Allah relates that Abraham (peace be upon him) said to his people: “What are these statues to which you are devoted?” [Al-Anbiyāʾ:52] Then he (may Allah bless him) went to the idols of his people and set about striking them and breaking them with his right hand, “And he made them into fragments, except a large one for them, that they might return to it …...” [Al-Anbiyāʾ:58]
As for presumptively prohibited statues, they are animal statues not intended for worship but for other purposes. Denouncing these is not like denouncing the first category, because the proof for prohibiting and forbidding them is not unequivocal but probabilistic.
Thus, what is required here is guidance and sincere counsel; it is not permissible to denounce them by smashing, striking, or fighting—for people’s reputations, lives, and property are unequivocally inviolable, and one may not abandon what is unequivocal on the basis of a solitary probabilistic proof.

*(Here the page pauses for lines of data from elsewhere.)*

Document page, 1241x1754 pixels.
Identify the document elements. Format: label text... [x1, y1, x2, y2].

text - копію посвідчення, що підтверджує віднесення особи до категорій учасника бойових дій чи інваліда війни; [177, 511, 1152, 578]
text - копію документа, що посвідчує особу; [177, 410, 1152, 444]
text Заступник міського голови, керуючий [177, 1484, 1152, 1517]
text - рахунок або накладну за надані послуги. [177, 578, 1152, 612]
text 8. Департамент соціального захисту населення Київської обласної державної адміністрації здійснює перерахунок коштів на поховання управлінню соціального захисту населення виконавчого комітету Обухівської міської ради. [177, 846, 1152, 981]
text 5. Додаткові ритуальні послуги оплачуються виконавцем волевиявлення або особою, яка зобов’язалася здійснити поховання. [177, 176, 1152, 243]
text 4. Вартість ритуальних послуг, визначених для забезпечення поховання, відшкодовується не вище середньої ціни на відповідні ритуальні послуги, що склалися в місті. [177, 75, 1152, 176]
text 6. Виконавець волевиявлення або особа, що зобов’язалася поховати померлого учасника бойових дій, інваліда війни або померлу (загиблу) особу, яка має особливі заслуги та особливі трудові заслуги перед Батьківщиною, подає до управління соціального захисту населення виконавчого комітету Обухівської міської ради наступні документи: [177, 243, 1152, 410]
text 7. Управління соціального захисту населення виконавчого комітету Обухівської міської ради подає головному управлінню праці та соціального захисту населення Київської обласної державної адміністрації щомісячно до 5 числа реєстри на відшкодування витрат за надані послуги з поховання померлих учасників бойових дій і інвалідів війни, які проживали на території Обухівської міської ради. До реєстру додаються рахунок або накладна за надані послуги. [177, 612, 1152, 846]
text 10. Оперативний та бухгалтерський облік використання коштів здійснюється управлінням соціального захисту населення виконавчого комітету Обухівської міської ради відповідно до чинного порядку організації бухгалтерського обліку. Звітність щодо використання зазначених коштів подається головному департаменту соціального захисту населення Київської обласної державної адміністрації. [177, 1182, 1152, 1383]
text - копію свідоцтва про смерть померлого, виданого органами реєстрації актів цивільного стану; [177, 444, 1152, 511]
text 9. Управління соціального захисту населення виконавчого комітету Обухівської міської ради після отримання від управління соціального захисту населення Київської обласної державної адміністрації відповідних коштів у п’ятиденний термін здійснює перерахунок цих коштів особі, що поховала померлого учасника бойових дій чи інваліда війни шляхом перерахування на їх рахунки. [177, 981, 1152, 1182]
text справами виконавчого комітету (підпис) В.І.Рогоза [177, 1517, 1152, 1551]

In addition, that probabilistic proof may be intended to prohibit only those statues meant for worship. It may also be that the prohibition of statues in the ḥadīths came because people were newly removed from idol- and image-worship: if they saw them, their souls would gleam for them and their hearts incline to them, because of a long familiarity, a deep-rooted love, and close ties with them. Thus when Allah sent the Prophet (May Allah bless him and his family and grant them peace) with Islam, and idolatry was forsaken and people entered the religion, the Prophet (May Allah bless him and his family and grant them peace) wished to sever those ties completely, to wean people from what they were accustomed to, and to extinguish the love their souls had known and grown used to. So he (May Allah bless him and his family and grant them peace) forbade images and statues, and taking them into homes—blocking the means (sadd adh-dharīʿah) and as a precaution against the hearts being touched by longing for the familiar, and yearning for the old era. Human souls, by their nature, weaken at the sight of what reminds them, and grow tender.
How much in Arab poetry and tales revolves around remembering the days of youth, or seeing the abodes of friends and loved ones, or the traces they left—this is something experiential that a person recognizes.
Yes: we interpret the reported prohibition accordingly because it has not become clear to us that the prohibition is for statues as such, but rather for what they may lead to of being worshiped.
Moreover, matters today are not as they were then, and people are not those people; no consequences like those once feared follow from the existence of animal statues. The commands and prohibitions of the Law are founded on considering interests and harms. Parallels to what we have said exist in the Law. Among them is the command to wash for Jumuʿah: Ibn ʿAbbās said, "it was only because of the odors that would arise when people gathered and crowded in the mosque. When people expanded and Allah expanded their means, the ruling differed and washing for Jumuʿah was not obligatory"—thus did Ibn ʿAbbās say and give fatwā: he tied the obligation to the presence of its cause, namely emitted odors; when the cause is not present, the obligation is not present. Another example is the matter of hospitality: scholars restricted the obligation to cases of need; if there is in the locale a restaurant or bakeries where food is sold, and places where the traveler may lodge, then hospitality is not obligatory. Thus scholars qualified the obligation and did not impose it absolutely.